Perhaps I'm having a crisis as a Dad, but I'm just not handling things well at the moment. For those who may have read my previous posts, the impression may be that things are smooth and easy going. I wish. At the moment I'd like to find a nice big rock to crawl under, perhaps emerging from time to time to see if it's safe to come out.
Just for the record, in case my kids happen along and find this blog (they know nothing of it): Kids, I love you all dearly and severely. Just leave me alone or keep it simple!

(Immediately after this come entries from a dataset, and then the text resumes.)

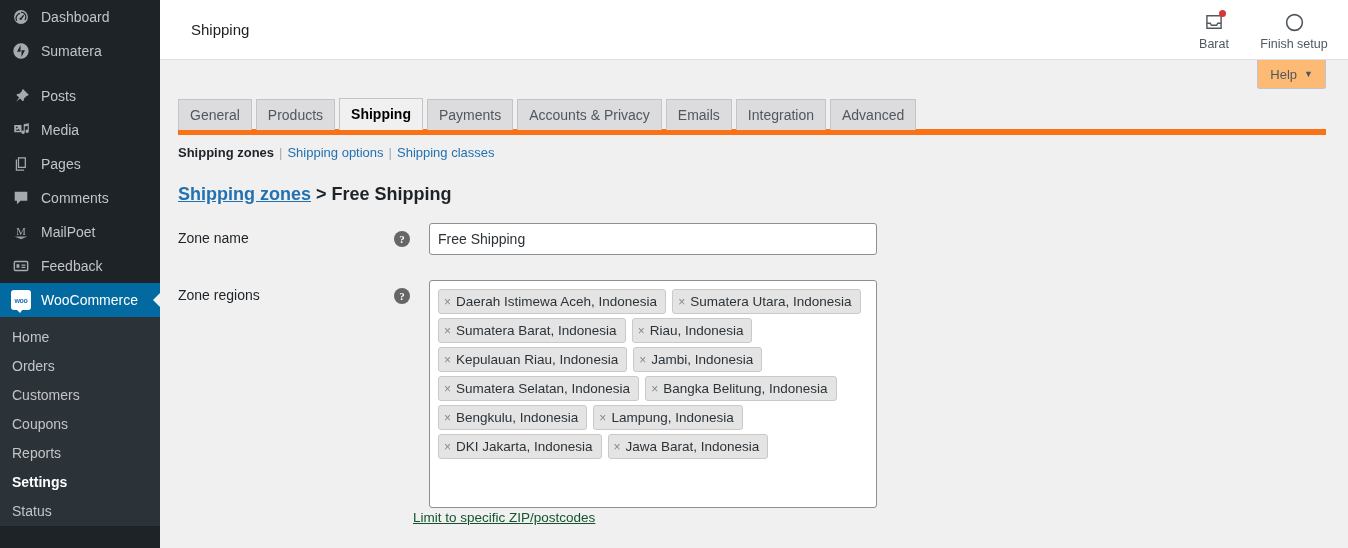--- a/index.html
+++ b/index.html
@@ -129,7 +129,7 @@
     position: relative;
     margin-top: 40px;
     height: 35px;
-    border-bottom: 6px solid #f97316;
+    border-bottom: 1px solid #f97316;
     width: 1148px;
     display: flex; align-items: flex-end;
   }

Getting to the point; Sometimes I'm the Ginger Bread man and I don't want to be caught to deal with the inevitable butting-head-against-wall talks. My daughter is responsible this time (as is her right apparently as a teenage girl) and it's to do with guys. Where does the brain go when a guy's involved? Straight down the dunny it seems. Over the last 18mths she has had 2 boyfriends; a 5-6wk stint before these two doesn't really count except I guess she got the last word in on the dumping thing. Keeping in mind she was 13 going on 14 so we weren't too worried about the boy bit. The first kid (boyfriend) turned out to be a clinging, manipulative, baggage carrying youngster with an attitude. I never liked him from the start. The second was an older guy (2yrs older) and he was a pretty good guy. This association lasted 7mths, my daughters manner making the ending no surprise to me. My wife was a little disappointed (she liked him) but we don't really want serious things happening at this time in her young life. We then breathed a sigh of relief hoping that no replacements were hiding in the wings.
The stage was set for some drama, my wife set on not letting this thing happen; for some reason she doesn't like this guy and he is too old for our daughter.
I know of this kid, but don't really know him. I'm a little undecided about the age gap though. I'm not sure what others think but there are a few variables that effect things. Our girl is quite mature for her age and this guy could be immature for his 19 yrs. He doesn't seem to be a dead beat etc, so who knows?
My main concern is that I think my daughter is not quite ready for any boyfriends at all. She didn't cope well with the two previous endings and she was the 'dumper'. Some basics need to be understood before she takes someone else to heart. She takes on serious guilt because she has hurt someone. But this is all another story. At the moment she is pursuing this 19yr old despite knowing it's not on in our books and thinking we are unaware of her actions.
My wife has clashed pretty seriously ( a bit like our elder son and myself - perhaps a guy/guy, girl/girl thing) and I have reminded our girl that we have issues with her pursuit of this guy.
Despite the low key talks with Daddy's little girl, her course is unaltered. In one of those 'catch up with quality talk on a 15min drive' occasion, my daughter said she still wanted a casual job as had been mentioned over the last 6mths. I'm all for it. But instead of something local, now she wants it to be in EB Games, 25 mins away. Why there? She's always wanted to do it! (First I'd ever heard of it). Naturally this guy lives not far from the shop but of course we would never figure that out. On this occasion, I felt a bit speechless; didn't and couldn't get into it while driving along.
I felt this wall going up and tried to fight it; at the moment it's kind of half way. I don't like walls, I'm trying to demolish one with my eldest son, I have a younger son to hit the terrible teens as well. I don't build them on purpose generally. They just seem to grow on their own. There are occasions where I do put up a wall on purpose, one I won't yell through, or say something I'm sorry for. A wall that I keep around me when I'm totally p.ssed off with someone or something. It gradually goes, it just provides a cool buffer till sanity returns. Nothing like a tough day of Dadding to keep you on your toes.
Sometimes a wall gives me a little protection, a little breather before taking the plunge again into unknown waters. Sometimes they make me hard to reach. Does anyone else experience walls? They certainly don't go down in the books as the right thing to do, but hell, I'm only a Dad and a person.